» What to do
1. According to the post on the High Court ruling, why does Cranmer consider it a government's moral obligation to fully equip its troops?
2. Transcribe the post on the High Court ruling from "A High Court" up to and including "to military documents.".
3. Render this sentence from the post on the High Court ruling in Spanish: "The government is appealing against the court's decision on human rights."

*** Passage ***

Friday, April 11, 2008

Judge accuses Government of breaching soldiers’ human rights

A High Court judge has ruled that sending British soldiers on patrol or into battle with defective equipment is in breach of their human rights. In a test case over Scottish soldier Pte Jason Smith's death in Iraq, Mr Justice Collins said human rights laws could apply to troops serving abroad. He also ruled the families of those killed in conflict should get legal aid and access to military documents.

The government is appealing against the court's decision on human rights.

Cranmer deplores the fact that British servicemen and women were sent into a war zone without adequate equipment, and considers it a government’s moral obligation to ensure that such troops are properly and fully equipped, not least because they are risking and sometimes losing their lives in order to ensure that future generations enjoy the rights and liberties which our fathers and grandfathers fought two world wars to defend.

*** End of Passage ***
*** Source material ***

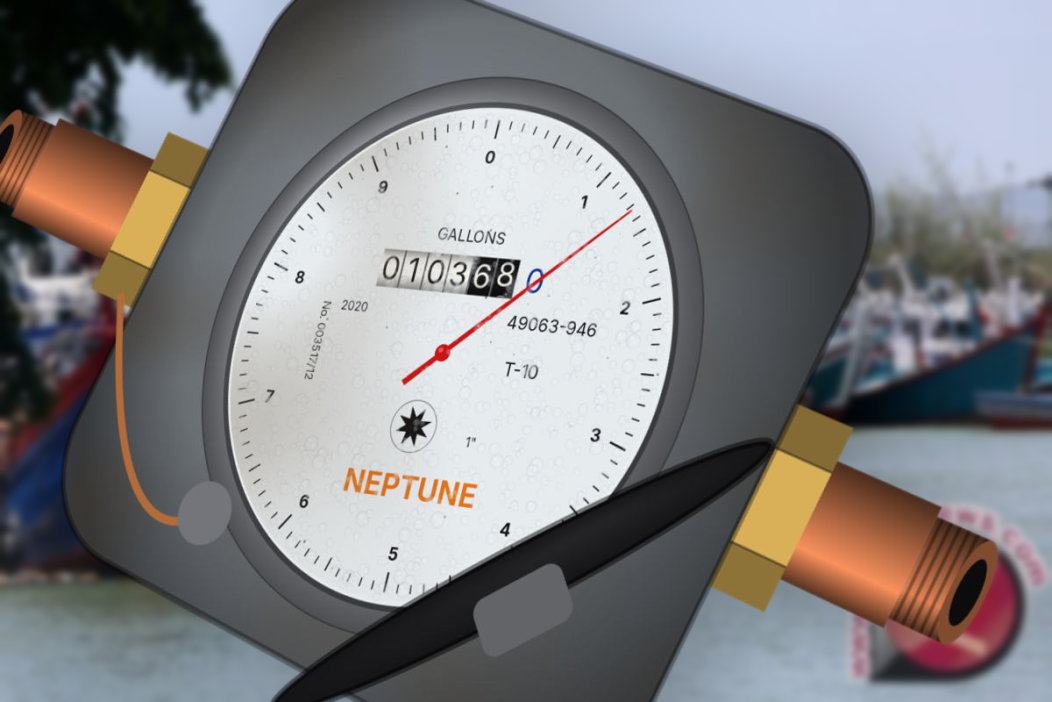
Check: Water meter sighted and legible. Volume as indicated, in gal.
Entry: 103681.3 gal
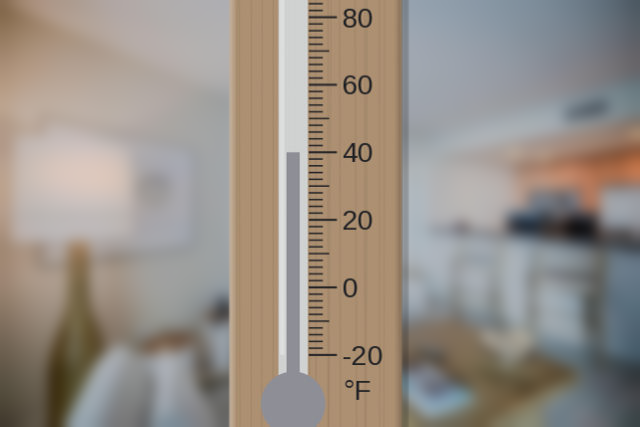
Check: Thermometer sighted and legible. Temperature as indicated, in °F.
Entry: 40 °F
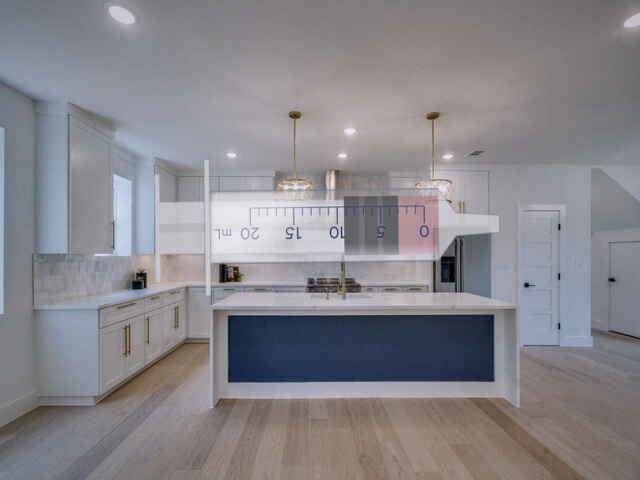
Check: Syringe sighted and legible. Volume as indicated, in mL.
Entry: 3 mL
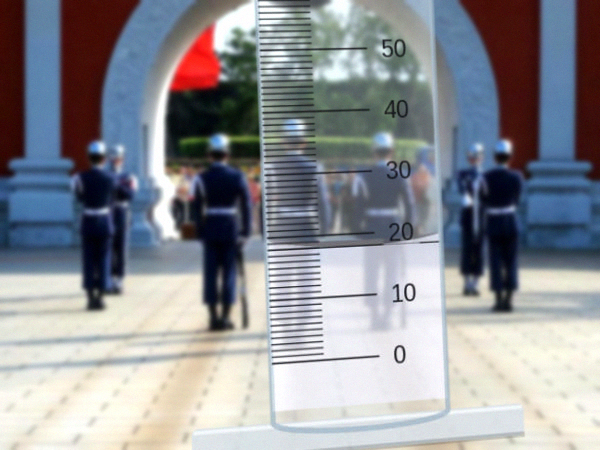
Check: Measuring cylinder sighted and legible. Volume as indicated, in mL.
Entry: 18 mL
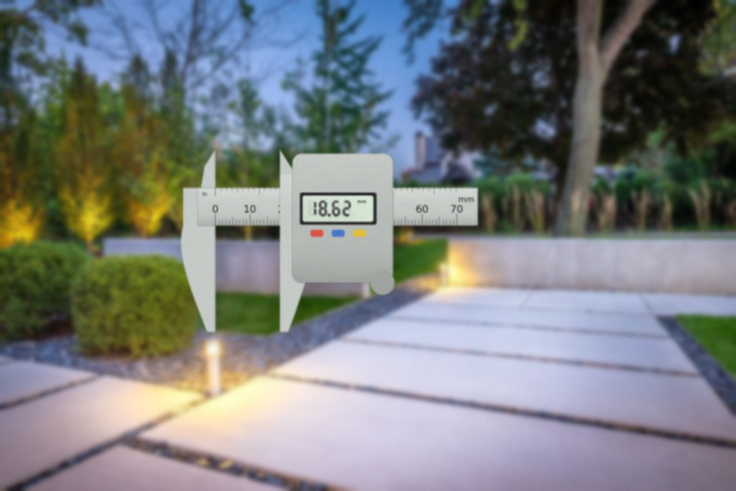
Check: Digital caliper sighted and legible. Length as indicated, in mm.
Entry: 18.62 mm
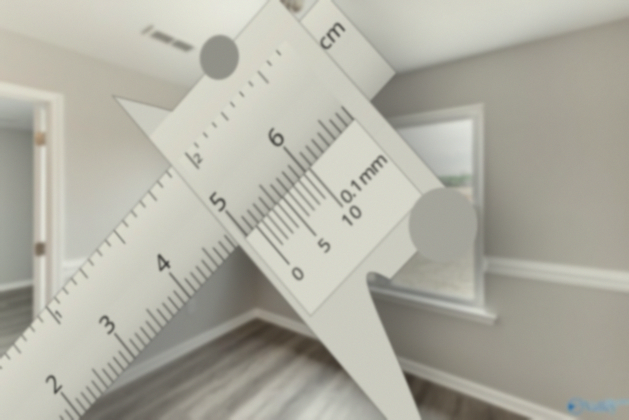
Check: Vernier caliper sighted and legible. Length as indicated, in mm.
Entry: 51.6 mm
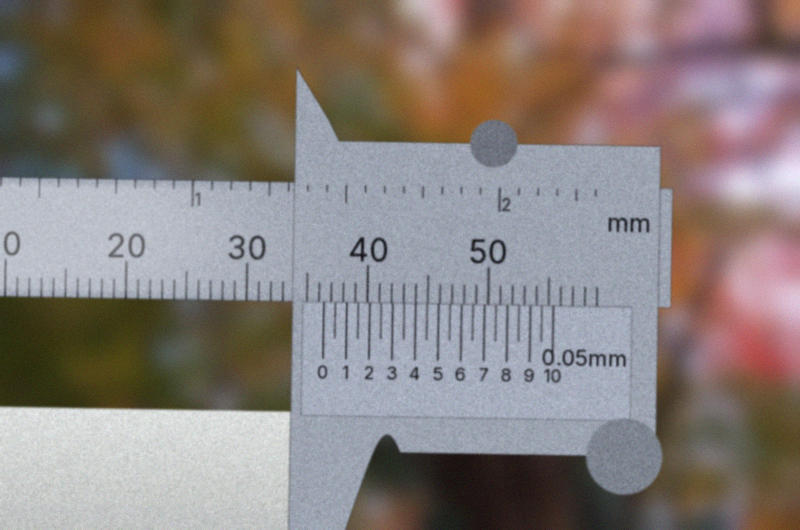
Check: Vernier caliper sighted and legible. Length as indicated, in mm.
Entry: 36.4 mm
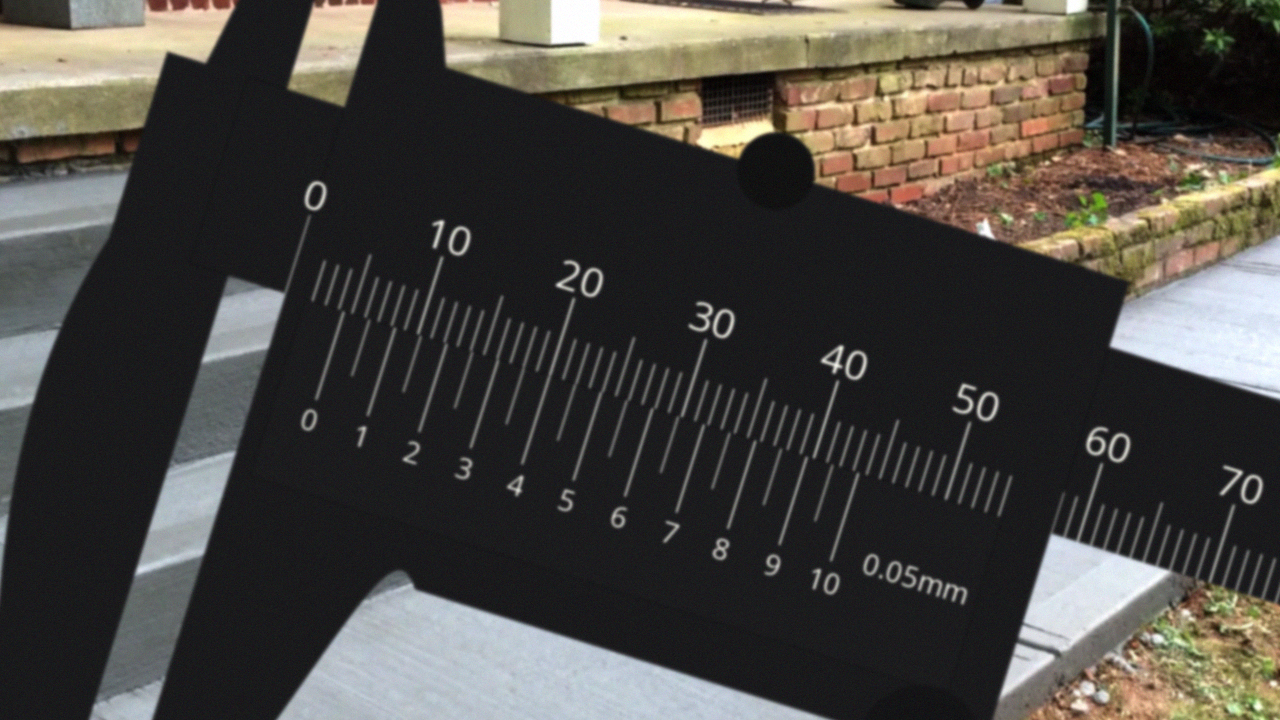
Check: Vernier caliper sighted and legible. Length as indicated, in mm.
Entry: 4.4 mm
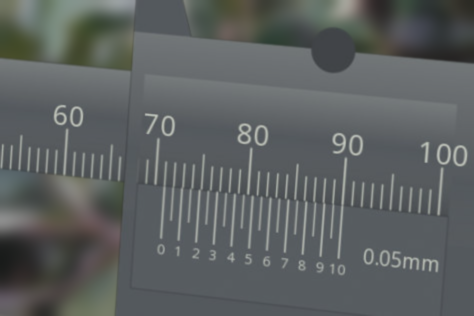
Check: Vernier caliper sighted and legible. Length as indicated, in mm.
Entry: 71.0 mm
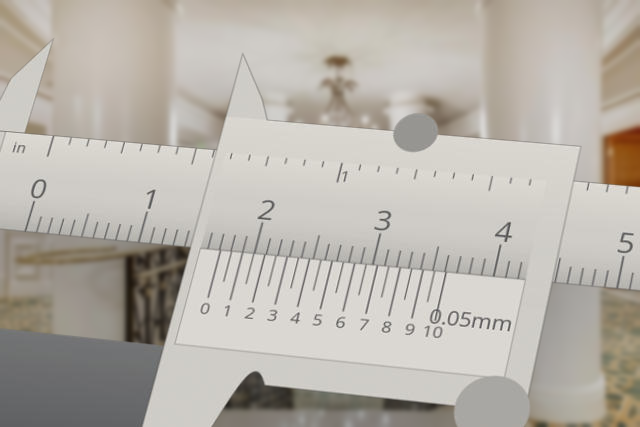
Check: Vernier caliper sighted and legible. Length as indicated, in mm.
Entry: 17.1 mm
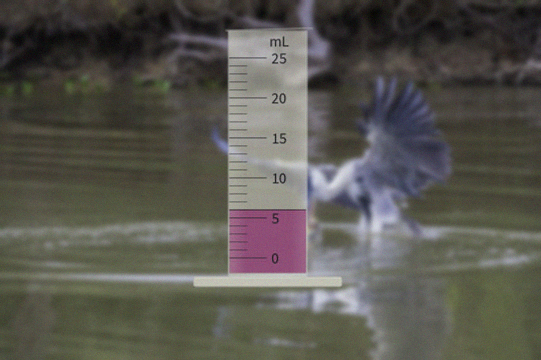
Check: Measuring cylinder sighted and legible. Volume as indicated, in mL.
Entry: 6 mL
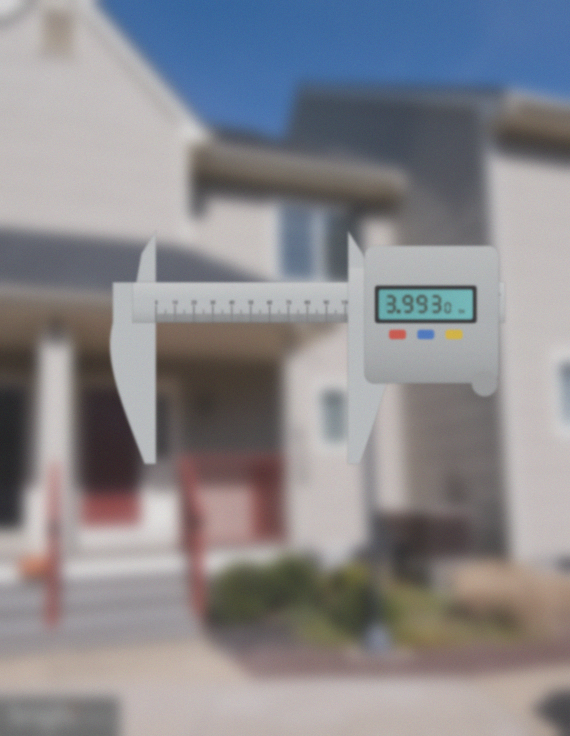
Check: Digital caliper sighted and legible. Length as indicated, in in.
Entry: 3.9930 in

*** End of Source material ***

» Results of the tasks
1. Troops risk and sometimes lose their lives to make sure that future generations enjoy the rights and liberties that earlier generations fought two world wars to defend.

2.
A High Court judge has ruled that sending British soldiers on patrol or into battle with defective equipment is in breach of their human rights. In a test case over Scottish soldier Pte Jason Smith's death in Iraq, Mr Justice Collins said human rights laws could apply to troops serving abroad. He also ruled the families of those killed in conflict should get legal aid and access to military documents.

3. El gobierno está recurriendo la decisión del tribunal sobre los derechos humanos.